Excerpted passage:
Surly youths are more likely to suffer ill health in later life, claims a new study.
However, adolescents with a sunny outlook on life may have better health in their adult years.
According to the study, teenagers are known for their angst-ridden ways, but those who remain happy and positive during the tumultuous teenage years report better general health when they are adults.
The researchers also found that teens with high positive well-being had a reduced risk of engaging in unhealthy behaviour such as smoking, binge drinking, using drugs and eating unhealthy foods.
The study is one of the first to focus on the effect positive psychological characteristics in adolescence can have on long-term health.
"Our study shows that promoting and nurturing positive well-being during the teenage years may be a promising way to improve long-term health," the Daily Mail quoted Study author Lindsay Hoyt, at Northwestern University, as saying.
The results come from the analysis of data collected from 10,147 young people as part of the National Longitudinal Study of Adolescent Health, known as Add Health.
Co-author Emma Adam, an associate professor of education and social policy, said: "Our results show that positive well-being during adolescence is significantly associated with reporting excellent health in young adulthood.
"Positive well-being is more than just the absence of depression; the influence of a teenager's positive well-being on long-term good health is present even after accounting for the negative health effects of experiencing depressive symptoms in adolescence," added Adam.
The study has been published in the Journal of Adolescent Health.

Material shown:
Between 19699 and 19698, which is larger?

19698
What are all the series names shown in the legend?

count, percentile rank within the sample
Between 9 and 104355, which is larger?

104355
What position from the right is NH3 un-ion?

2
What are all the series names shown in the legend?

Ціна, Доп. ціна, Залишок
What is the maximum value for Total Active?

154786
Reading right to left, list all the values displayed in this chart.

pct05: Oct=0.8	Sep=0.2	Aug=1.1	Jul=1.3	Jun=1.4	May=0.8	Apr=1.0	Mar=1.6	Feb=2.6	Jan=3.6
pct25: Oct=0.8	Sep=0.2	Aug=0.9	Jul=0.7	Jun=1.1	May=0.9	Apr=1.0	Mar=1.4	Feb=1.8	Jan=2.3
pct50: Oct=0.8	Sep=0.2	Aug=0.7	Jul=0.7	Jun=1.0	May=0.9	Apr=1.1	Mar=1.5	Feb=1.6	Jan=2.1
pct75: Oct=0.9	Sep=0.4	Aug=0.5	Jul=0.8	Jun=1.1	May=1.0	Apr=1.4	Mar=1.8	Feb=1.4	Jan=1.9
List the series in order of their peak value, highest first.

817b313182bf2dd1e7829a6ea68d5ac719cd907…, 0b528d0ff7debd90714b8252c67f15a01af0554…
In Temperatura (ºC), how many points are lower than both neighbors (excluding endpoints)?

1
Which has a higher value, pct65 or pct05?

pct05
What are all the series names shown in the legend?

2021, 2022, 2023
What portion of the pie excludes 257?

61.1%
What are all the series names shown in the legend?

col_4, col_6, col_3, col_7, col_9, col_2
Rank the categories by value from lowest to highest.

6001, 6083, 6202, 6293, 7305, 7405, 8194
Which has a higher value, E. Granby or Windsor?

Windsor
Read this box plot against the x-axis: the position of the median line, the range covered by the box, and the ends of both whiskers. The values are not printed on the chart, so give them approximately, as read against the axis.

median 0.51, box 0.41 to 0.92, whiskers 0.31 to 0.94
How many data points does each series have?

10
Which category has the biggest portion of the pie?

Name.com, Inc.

Problem set:
**a)** Rewrite the paragraph of the article on teen well-being that begins "The researchers also found" as a short list.
**b)** Summarize the article on teen well-being in two sentences.
**c)** Print the part of the article on teen well-being from "However, adolescents with" to "University, as saying.".
The listing is material apart from the article on teen well-being.

Written responses:
**a)**
Teens with high positive well-being had a reduced risk of:
- smoking
- binge drinking
- using drugs
- eating unhealthy foods

**b)** A new study finds that teenagers who stay happy and positive report better general health as adults and have a reduced risk of unhealthy behavior such as smoking, binge drinking and using drugs. Based on data from 10,147 young people in the National Longitudinal Study of Adolescent Health, the researchers say this link holds even after accounting for depressive symptoms in adolescence, and the study has been published in the Journal of Adolescent Health.

**c)**
However, adolescents with a sunny outlook on life may have better health in their adult years.
According to the study, teenagers are known for their angst-ridden ways, but those who remain happy and positive during the tumultuous teenage years report better general health when they are adults.
The researchers also found that teens with high positive well-being had a reduced risk of engaging in unhealthy behaviour such as smoking, binge drinking, using drugs and eating unhealthy foods.
The study is one of the first to focus on the effect positive psychological characteristics in adolescence can have on long-term health.
"Our study shows that promoting and nurturing positive well-being during the teenage years may be a promising way to improve long-term health," the Daily Mail quoted Study author Lindsay Hoyt, at Northwestern University, as saying.